I think we (longs) are all hoping there was good coordination with regulators through our consultants prior to submission. This coordination is suppose to be easier because this is an orphan indication.
Because you need a response to start phase ii, so they can conduct their assessment of your response. However, if no issues, no RFI and therefore if no response, you can’t start phase II assessment, because the assessment is complete. Therefore, determination. IMO. See my prior points from today for more.
No. I’ll stand on my points from today.
“Assessment phase I will be completed 80 days after the clock starts. Issues arising or requiring clarification from the initial assessment will be raised with the applicant as a letter requesting further information (RFI) and should be addressed within the clock off period of 60 days.”
And RFI’s are not always “necessary.”
Poor thing. Always evading reason.
Newsflash, everyone except apparently you has known about the possibility of 60 days clock off for quite some time. But it’s amusing to see you think otherwise.
No, I’ve explained it to you. You simply don’t understand logic.
If an RFI response assessed in Phase II meets all issues raised in phase I it leaves assessment, because it is “complete,”and goes to determination. (According to the recent MHRA newsletter and link on established medicines)
If an RFI was never issued because no issues were raised by MHRA in phase I, then it is “complete” and needs no further assessment. Meaning it would go to determination.
Imo.
You are just repeating yourself. Go back and read my arguments. Read them all. Don’t pick and choose.
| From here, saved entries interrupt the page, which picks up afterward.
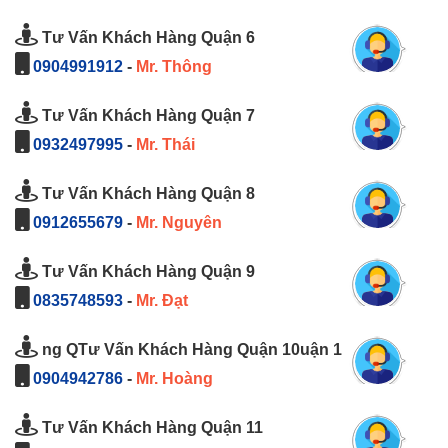
Tư Vấn Khách Hàng Quận 6
0904991912
-
Mr. Thông
Tư Vấn Khách Hàng Quận 7
0932497995
-
Mr. Thái
Tư Vấn Khách Hàng Quận 8
0912655679
-
Mr. Nguyên
Tư Vấn Khách Hàng Quận 9
0835748593
-
Mr. Đạt
ng QTư Vấn Khách Hàng Quận 10uận 1
0904942786
-
Mr. Hoàng
Tư Vấn Khách Hàng Quận 11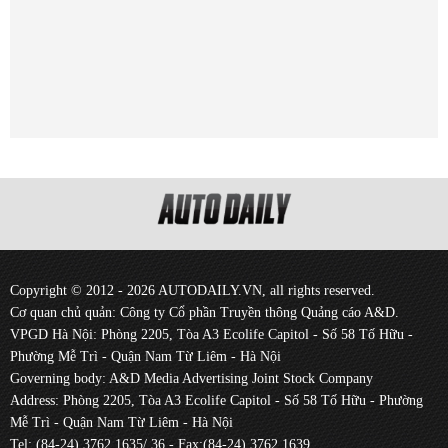
Copyright © 2012 - 2026 AUTODAILY.VN, all rights reserved.
Cơ quan chủ quản: Công ty Cổ phần Truyền thông Quảng cáo A&D.
VPGD Hà Nội: Phòng 2205, Tòa A3 Ecolife Capitol - Số 58 Tố Hữu -
Phường Mễ Trì - Quận Nam Từ Liêm - Hà Nội
Governing body: A&D Media Advertising Joint Stock Company
Address: Phòng 2205, Tòa A3 Ecolife Capitol - Số 58 Tố Hữu - Phường
Mễ Trì - Quận Nam Từ Liêm - Hà Nội
Tel: (84-24) 3762 1635/ 36 - Fax:(84-24) 3762 1639.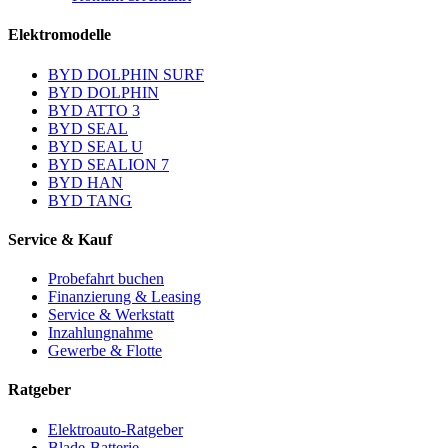
Elektromodelle
BYD DOLPHIN SURF
BYD DOLPHIN
BYD ATTO 3
BYD SEAL
BYD SEAL U
BYD SEALION 7
BYD HAN
BYD TANG
Service & Kauf
Probefahrt buchen
Finanzierung & Leasing
Service & Werkstatt
Inzahlungnahme
Gewerbe & Flotte
Ratgeber
Elektroauto-Ratgeber
Blade-Batterie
Long story short. You and ex think this has to add up to 150 days of assessment. It does not. It can be less. In some cases far less. In some cases no further assessment is done after phase I, just determination.
It’s sorta like:
Prior to JAMA, shorts thought they were playing chicken against a ford fiesta.
After JAMA, shorts thought they were playing chicken against a Camry
After submission, shorts think they are playing chicken against a Ford f-150
After March 21, shorts will think they are playing chicken against an 18 wheeler.
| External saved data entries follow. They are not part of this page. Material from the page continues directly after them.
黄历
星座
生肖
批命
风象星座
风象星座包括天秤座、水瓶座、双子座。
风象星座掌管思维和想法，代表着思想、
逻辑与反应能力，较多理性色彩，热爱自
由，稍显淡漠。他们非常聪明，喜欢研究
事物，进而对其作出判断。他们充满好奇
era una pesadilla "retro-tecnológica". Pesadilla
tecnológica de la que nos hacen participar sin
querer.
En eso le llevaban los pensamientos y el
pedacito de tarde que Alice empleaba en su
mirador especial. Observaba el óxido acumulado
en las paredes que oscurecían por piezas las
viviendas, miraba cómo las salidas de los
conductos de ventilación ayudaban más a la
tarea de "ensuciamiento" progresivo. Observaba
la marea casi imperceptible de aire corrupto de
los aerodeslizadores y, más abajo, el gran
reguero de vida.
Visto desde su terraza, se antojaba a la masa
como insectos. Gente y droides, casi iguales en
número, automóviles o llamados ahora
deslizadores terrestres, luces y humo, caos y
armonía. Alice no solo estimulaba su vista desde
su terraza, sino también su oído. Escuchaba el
You simply can’t respond to reasoned argument with facts. So you just say stop making stuff up.
Here is your game. You want a vulnerable window where shorts can attack without fear in hopes that you can buy cheaper.
There is no vulnerable window. Time has matured such that many things can occur, and in a couple weeks, the possibility of early approval will be included in that window.